Report each line of the rows below that contains the word "browser". Case counts.
--- RECORDS FOR THIS EXERCISE Enclosed Below ---
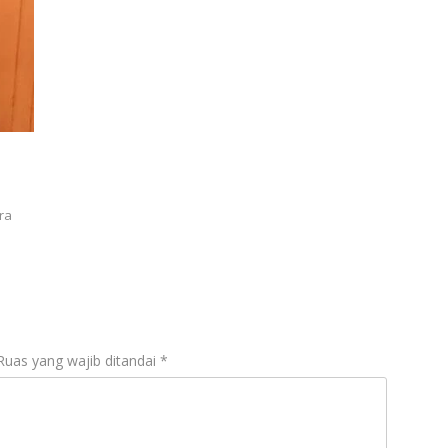
ra
Ruas yang wajib ditandai
*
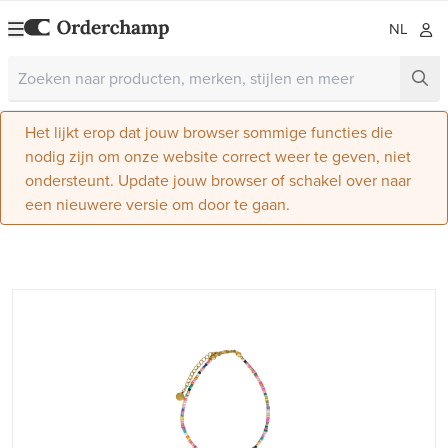
NL
Het lijkt erop dat jouw browser sommige functies die
nodig zijn om onze website correct weer te geven, niet
ondersteunt. Update jouw browser of schakel over naar
een nieuwere versie om door te gaan.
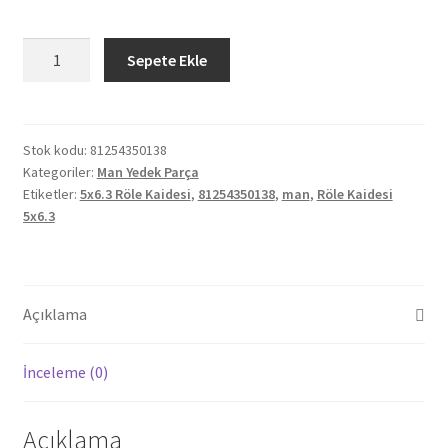
Orjinal
Sepete Ekle
Man
Röle
Kaidesi
5x6.3
Stok kodu:
81254350138
Kategoriler:
Man Yedek Parça
81254350138
Etiketler:
5x6.3 Röle Kaidesi
,
81254350138
,
man
,
Röle Kaidesi
adet
5x6.3
Açıklama
İnceleme (0)
Açıklama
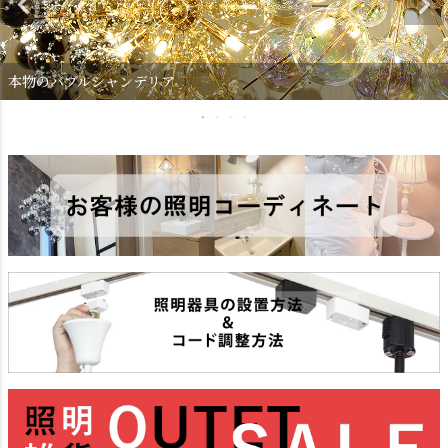
本物のバブルシャンデリア
ダクトレール
テーブルランプ
フロアライト
ブラケットライト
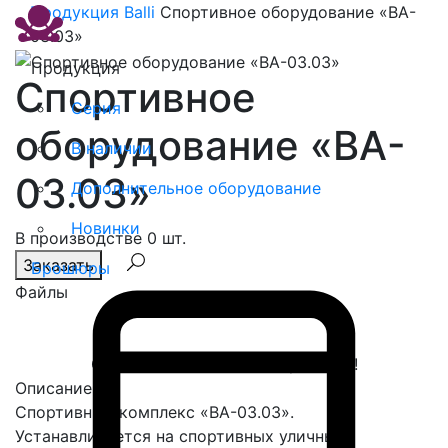
Продукция
Balli
Спортивное оборудование «BA-
03.03»
Продукция
Спортивное
Серия
оборудование «BA-
В наличии
03.03»
Дополнительное оборудование
Новинки
В производстве 0 шт.
Заказать
Брошюры
Файлы
Спасибо, сообщение отправлено!
Описание
Спортивный комплекс «ВА-03.03».
Устанавливается на спортивных уличных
--- End of Enclosed RECORDS FOR THIS EXERCISE ---
**RESULT:**
Het lijkt erop dat jouw browser sommige functies die
ondersteunt. Update jouw browser of schakel over naar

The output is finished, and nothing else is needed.